Q. There are three bags $B_1, B_2$ and $B_3$. The bag $B_1$ contains 5 red and 5 green balls, $B_2$ contains 3 red and 5 green balls, and $B_3$ contains 5 red and 3 green balls. Bags $B_1, B_2$ and $B_3$ have probabilities $\frac{3}{10}, \frac{3}{10}$ and $\frac{4}{10}$ respectively of being chosen. A bag is selected at random and a ball is chosen at random from the bag. Then which of the following options is/are correct?
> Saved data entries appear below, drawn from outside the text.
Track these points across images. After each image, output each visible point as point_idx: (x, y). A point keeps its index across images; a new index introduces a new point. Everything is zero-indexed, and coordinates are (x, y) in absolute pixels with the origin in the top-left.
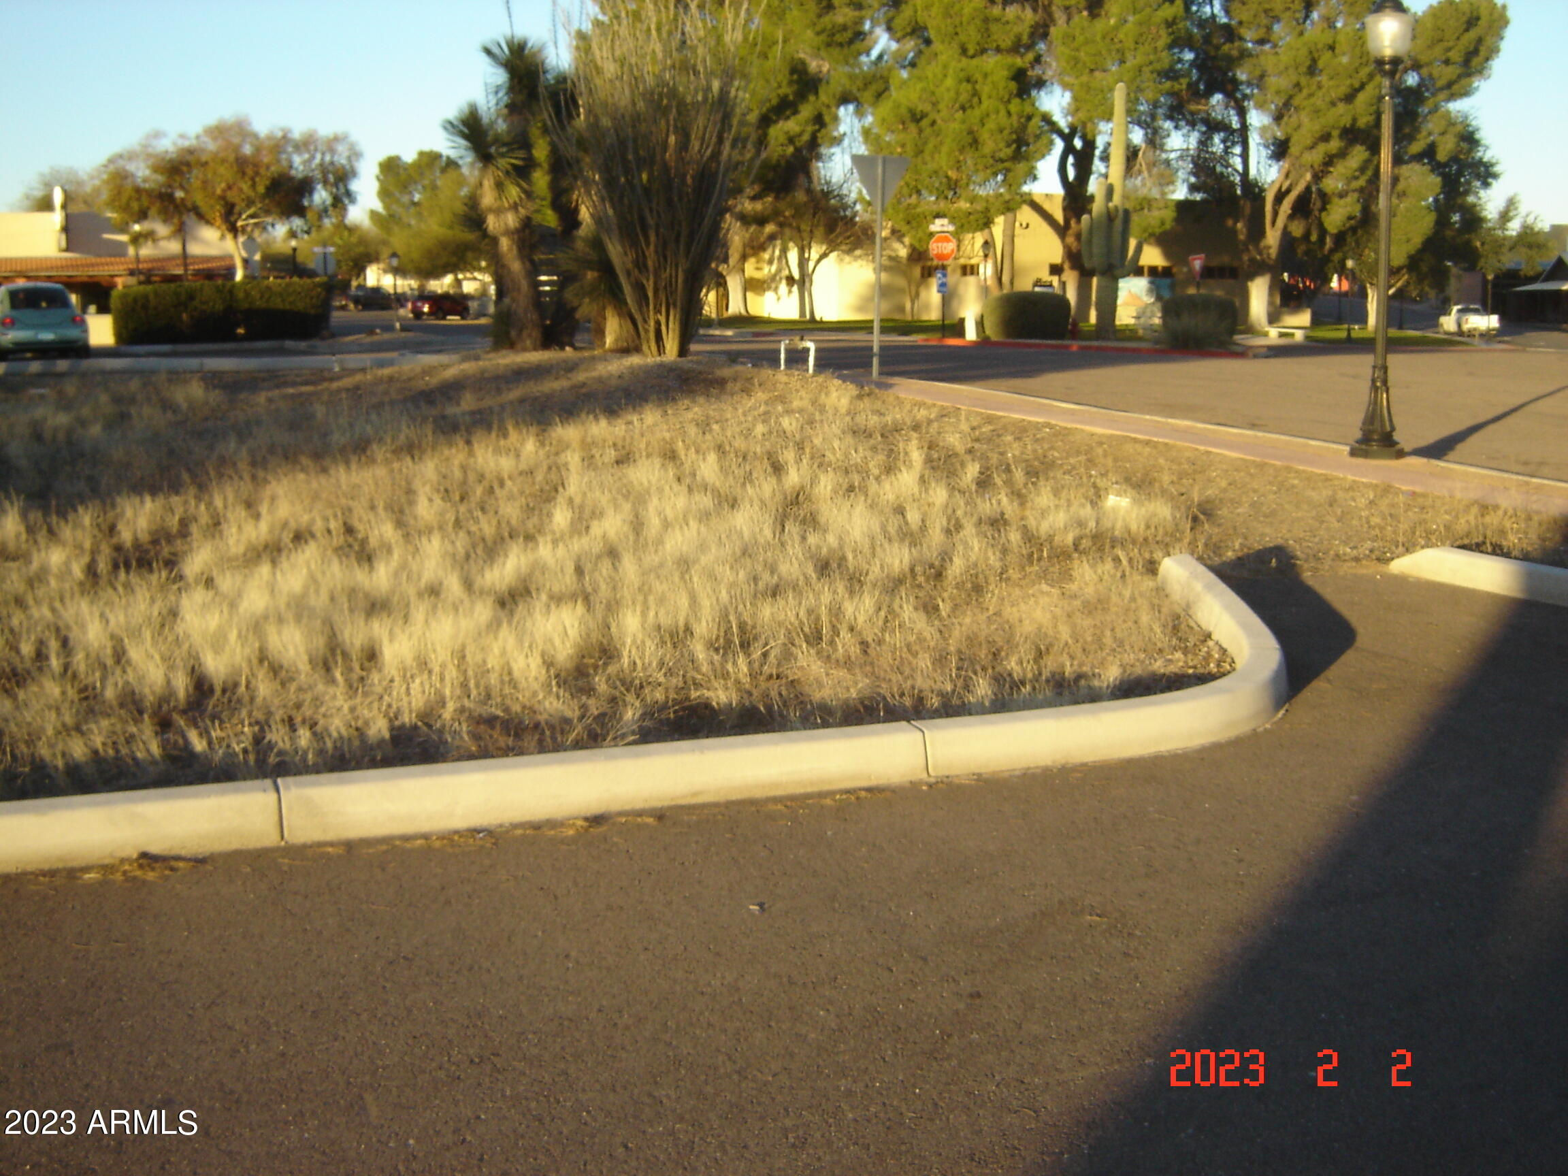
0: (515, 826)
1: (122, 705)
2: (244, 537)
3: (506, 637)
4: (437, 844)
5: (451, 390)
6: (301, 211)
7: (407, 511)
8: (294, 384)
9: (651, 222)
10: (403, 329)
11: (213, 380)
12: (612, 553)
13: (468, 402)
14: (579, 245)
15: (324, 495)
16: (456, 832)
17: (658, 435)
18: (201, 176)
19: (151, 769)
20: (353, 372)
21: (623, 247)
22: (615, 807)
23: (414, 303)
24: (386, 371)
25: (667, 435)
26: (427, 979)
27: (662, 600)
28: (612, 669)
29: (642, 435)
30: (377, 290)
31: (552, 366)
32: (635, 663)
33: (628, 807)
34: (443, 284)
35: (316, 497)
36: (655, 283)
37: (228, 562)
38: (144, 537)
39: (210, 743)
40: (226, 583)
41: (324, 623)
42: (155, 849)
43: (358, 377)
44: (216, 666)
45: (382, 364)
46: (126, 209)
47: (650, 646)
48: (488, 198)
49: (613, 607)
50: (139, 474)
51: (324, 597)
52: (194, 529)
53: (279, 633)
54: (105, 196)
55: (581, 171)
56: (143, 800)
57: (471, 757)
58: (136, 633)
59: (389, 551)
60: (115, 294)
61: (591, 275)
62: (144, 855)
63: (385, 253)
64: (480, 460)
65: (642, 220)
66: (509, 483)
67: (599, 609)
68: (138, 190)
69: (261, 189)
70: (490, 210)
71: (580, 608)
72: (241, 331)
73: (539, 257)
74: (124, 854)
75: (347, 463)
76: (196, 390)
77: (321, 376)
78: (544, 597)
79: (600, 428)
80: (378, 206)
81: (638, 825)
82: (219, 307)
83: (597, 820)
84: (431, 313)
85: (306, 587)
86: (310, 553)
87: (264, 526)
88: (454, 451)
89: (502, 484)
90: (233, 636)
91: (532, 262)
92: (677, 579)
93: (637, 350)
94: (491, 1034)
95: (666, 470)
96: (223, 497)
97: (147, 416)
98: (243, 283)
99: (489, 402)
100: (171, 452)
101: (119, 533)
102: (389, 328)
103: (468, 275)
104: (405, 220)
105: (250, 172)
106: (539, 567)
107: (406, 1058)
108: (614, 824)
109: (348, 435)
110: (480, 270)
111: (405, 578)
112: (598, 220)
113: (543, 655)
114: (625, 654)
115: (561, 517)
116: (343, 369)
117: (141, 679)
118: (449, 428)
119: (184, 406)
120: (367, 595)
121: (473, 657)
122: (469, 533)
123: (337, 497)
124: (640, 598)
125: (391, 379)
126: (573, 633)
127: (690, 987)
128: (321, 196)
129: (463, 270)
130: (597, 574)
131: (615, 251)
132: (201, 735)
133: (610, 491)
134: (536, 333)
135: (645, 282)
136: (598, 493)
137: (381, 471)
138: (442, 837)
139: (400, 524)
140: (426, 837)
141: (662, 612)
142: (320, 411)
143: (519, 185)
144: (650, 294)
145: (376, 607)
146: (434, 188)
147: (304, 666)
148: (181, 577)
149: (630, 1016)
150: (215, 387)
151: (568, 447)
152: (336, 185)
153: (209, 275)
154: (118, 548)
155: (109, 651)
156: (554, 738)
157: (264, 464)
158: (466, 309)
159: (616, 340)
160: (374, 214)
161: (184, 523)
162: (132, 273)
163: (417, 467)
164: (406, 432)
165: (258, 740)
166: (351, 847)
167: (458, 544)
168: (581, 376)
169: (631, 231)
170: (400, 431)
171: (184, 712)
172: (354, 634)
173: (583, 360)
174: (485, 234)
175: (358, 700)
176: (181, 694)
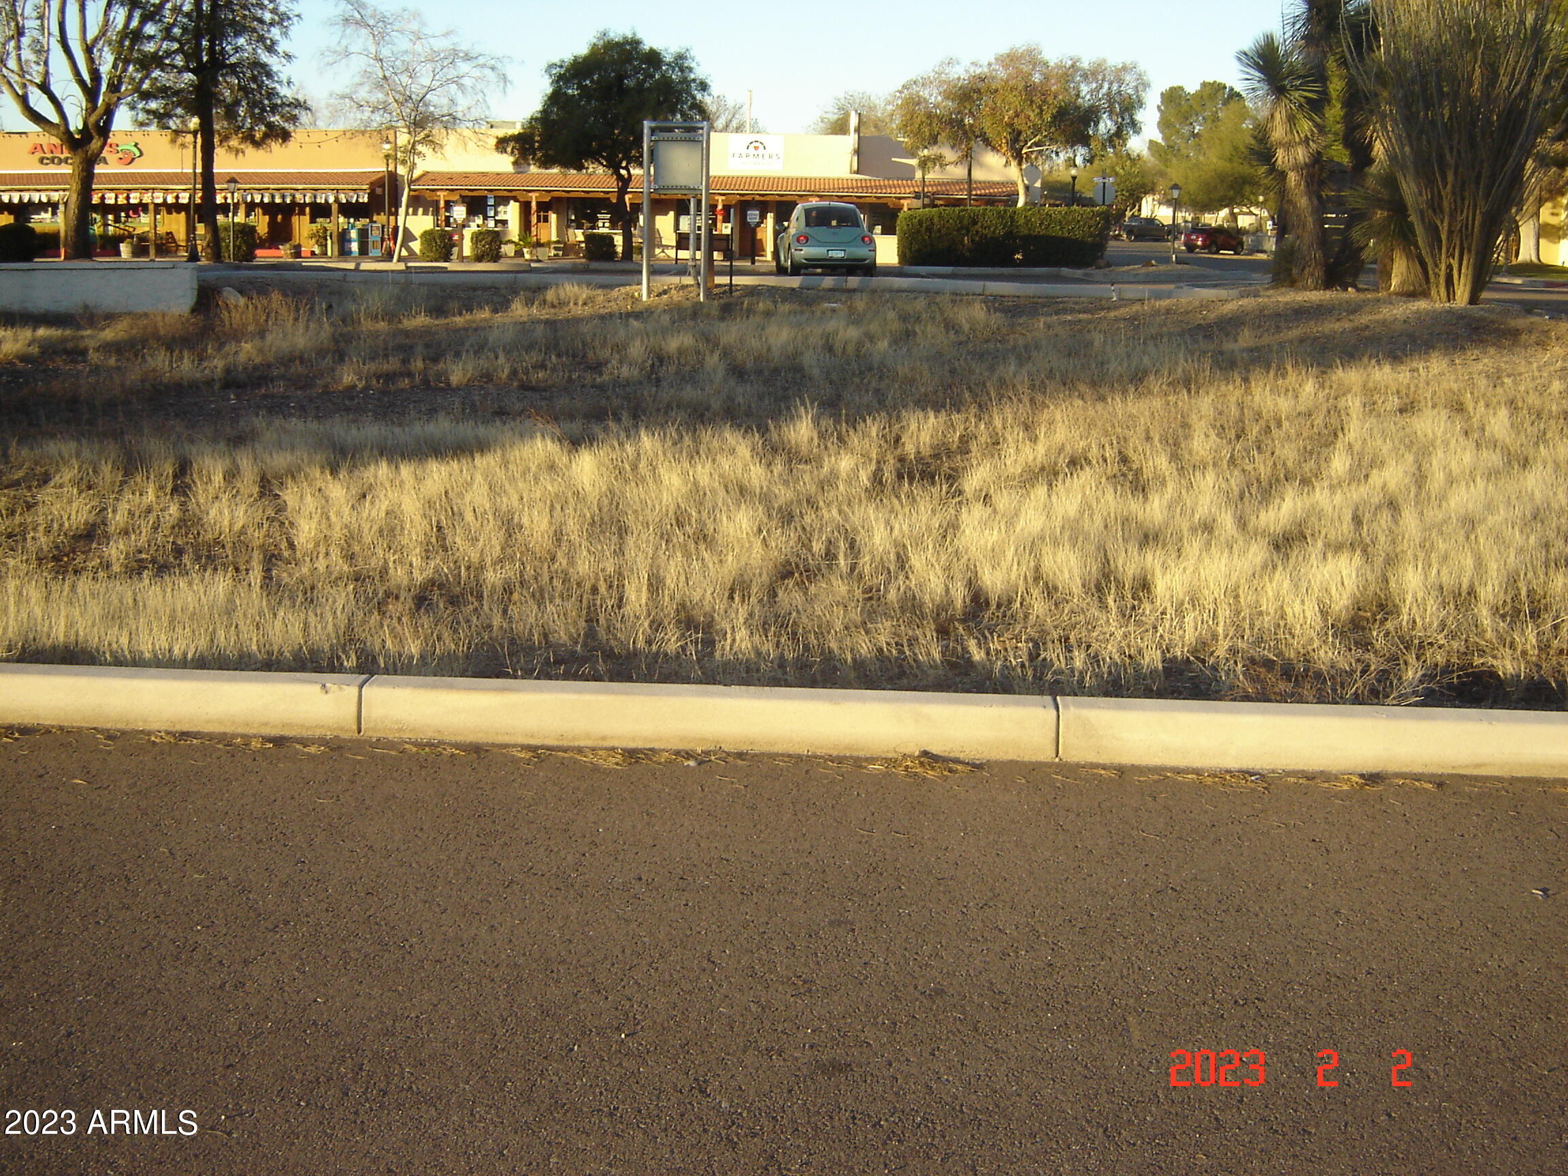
0: (1288, 773)
1: (903, 609)
2: (1021, 460)
3: (1280, 582)
4: (1209, 781)
5: (1229, 325)
6: (1085, 140)
7: (1183, 446)
8: (1072, 311)
9: (1450, 159)
10: (1178, 262)
11: (995, 303)
12: (1393, 505)
13: (1246, 338)
14: (1370, 182)
15: (1099, 424)
16: (1228, 771)
17: (1445, 385)
18: (990, 103)
19: (931, 672)
20: (1133, 301)
21: (1418, 186)
22: (1393, 768)
23: (1188, 236)
24: (1165, 303)
25: (1455, 386)
26: (1194, 913)
27: (1445, 558)
28: (1389, 625)
29: (1428, 384)
30: (1151, 221)
31: (1333, 308)
32: (1414, 622)
33: (1405, 770)
34: (1217, 218)
35: (1091, 425)
36: (1450, 225)
37: (1005, 481)
38: (926, 451)
39: (988, 653)
40: (1003, 501)
41: (1098, 549)
42: (935, 749)
43: (1136, 307)
44: (993, 581)
45: (1159, 296)
46: (917, 133)
47: (1432, 606)
48: (1278, 132)
49: (1392, 561)
50: (923, 390)
51: (1098, 521)
52: (974, 447)
53: (1055, 554)
54: (898, 121)
55: (1378, 105)
56: (928, 701)
57: (1247, 698)
58: (918, 542)
59: (1164, 483)
60: (901, 215)
61: (1380, 214)
62: (925, 753)
63: (1162, 185)
64: (1257, 398)
65: (1441, 158)
66: (1286, 424)
67: (1379, 561)
68: (930, 116)
69: (1048, 117)
70: (1280, 144)
71: (1357, 559)
72: (1019, 256)
73: (1327, 193)
74: (907, 751)
75: (1124, 392)
76: (978, 312)
77: (1098, 305)
78: (1320, 544)
79: (1384, 374)
80: (1158, 137)
81: (1416, 789)
82: (1000, 232)
83: (1373, 778)
84: (1203, 247)
85: (1081, 513)
86: (1086, 477)
87: (1041, 449)
88: (1231, 387)
89: (1279, 425)
90: (1010, 553)
91: (1320, 198)
92: (1461, 539)
93: (1425, 294)
94: (1256, 978)
95: (1453, 422)
96: (1003, 417)
97: (931, 335)
98: (1024, 209)
99: (1266, 340)
100: (953, 371)
101: (903, 444)
102: (1167, 260)
103: (1245, 209)
104: (1184, 151)
105: (1037, 100)
106: (1316, 512)
107: (1170, 988)
108: (1390, 785)
109: (1125, 365)
110: (1257, 204)
111: (1178, 511)
112: (1392, 158)
113: (1319, 601)
114: (1405, 610)
115: (1339, 463)
116: (1121, 299)
117: (920, 585)
118: (1226, 365)
119: (966, 327)
120: (1139, 525)
121: (1246, 598)
122: (1244, 471)
123: (1113, 426)
124: (1421, 555)
125: (1168, 311)
126: (1351, 584)
127: (1465, 964)
128: (1106, 125)
129: (1239, 204)
130: (1375, 524)
131: (1409, 188)
132: (979, 645)
133: (1392, 440)
134: (1319, 272)
135: (1439, 223)
136: (1379, 442)
137: (1157, 403)
138: (1213, 775)
139: (1174, 457)
140: (1197, 772)
141: (1444, 571)
142: (1098, 339)
143: (1311, 119)
144: (1444, 237)
145: (1148, 538)
146: (1216, 119)
147: (1077, 589)
148: (961, 493)
149: (1400, 983)
150: (996, 310)
151: (1349, 391)
152: (1121, 114)
153: (990, 200)
154: (901, 460)
155: (892, 557)
156: (1334, 690)
157: (1043, 388)
158: (1241, 244)
159: (1403, 283)
160: (1152, 144)
161: (965, 440)
162: (917, 196)
163: (1193, 401)
164: (1183, 366)
165: (1033, 656)
166: (1122, 771)
167: (1233, 482)
168: (1364, 319)
169: (1428, 168)
170: (1177, 363)
171: (963, 621)
172: (1128, 564)
173: (1366, 302)
174: (1273, 169)
175: (1131, 628)
176: (959, 604)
JEE AdvancedJEE Advanced 2019
Solution:
$P\left(B_{1}\right)=\frac{3}{10} \,P\left(B_{2}\right)=\frac{3}{10}\, P\left(B_{3}\right)=\frac{4}{10}$
(A) Probability that selected bag is $B_3$ and the chosen ball is green
$=P\left(B_{3}\right)\times P\left(\frac{G}{B_{3}}\right)$
$=\frac{4}{10}\times\frac{3}{8}=\frac{3}{20}$
(B) Probability that the selected bag is$ B_3$ given that the chosen ball is green $P\left(\frac{B_{3}}{G}\right)$
$P\left(\frac{B_{3}}{G}\right)=\frac{P\left(\frac{G}{B_{3}}\right)P\left(B_{3}\right)}{P\left(\frac{G}{B_{1}}\right)P\left(B_{1}\right)+P\left(\frac{G}{B_{2}}\right)P\left(B_{2}\right)+P\left(\frac{G}{B_{3}}\right)P\left(B_{3}\right)}$
$=\frac{\frac{4}{10}\times\frac{3}{8}}{\frac{3}{10}\times\frac{5}{10}+\frac{3}{10}\times\frac{5}{8}+\frac{4}{10}\times\frac{3}{8}}=\frac{4}{13}$
(C) Probability that the chosen ball is green, given that the selected bag is $B_3$
$P\left(\frac{G}{B_{3}}\right)=\frac{3}{8}$
(D) Probability that the chosen ball is green
$P\left(G\right)=P\left(B_{1}\right)P\left(\frac{G}{B_{1}}\right)+P\left(B_{2}\right)P\left(\frac{G}{B_{2}}\right)+P\left(B_{3}\right)P\left(\frac{G}{B_{3}}\right)$
$=\frac{3}{10}\times\frac{5}{10}+\frac{3}{10}\times\frac{5}{8}+\frac{4}{10}\times\frac{3}{8}$
$=\frac{39}{80}$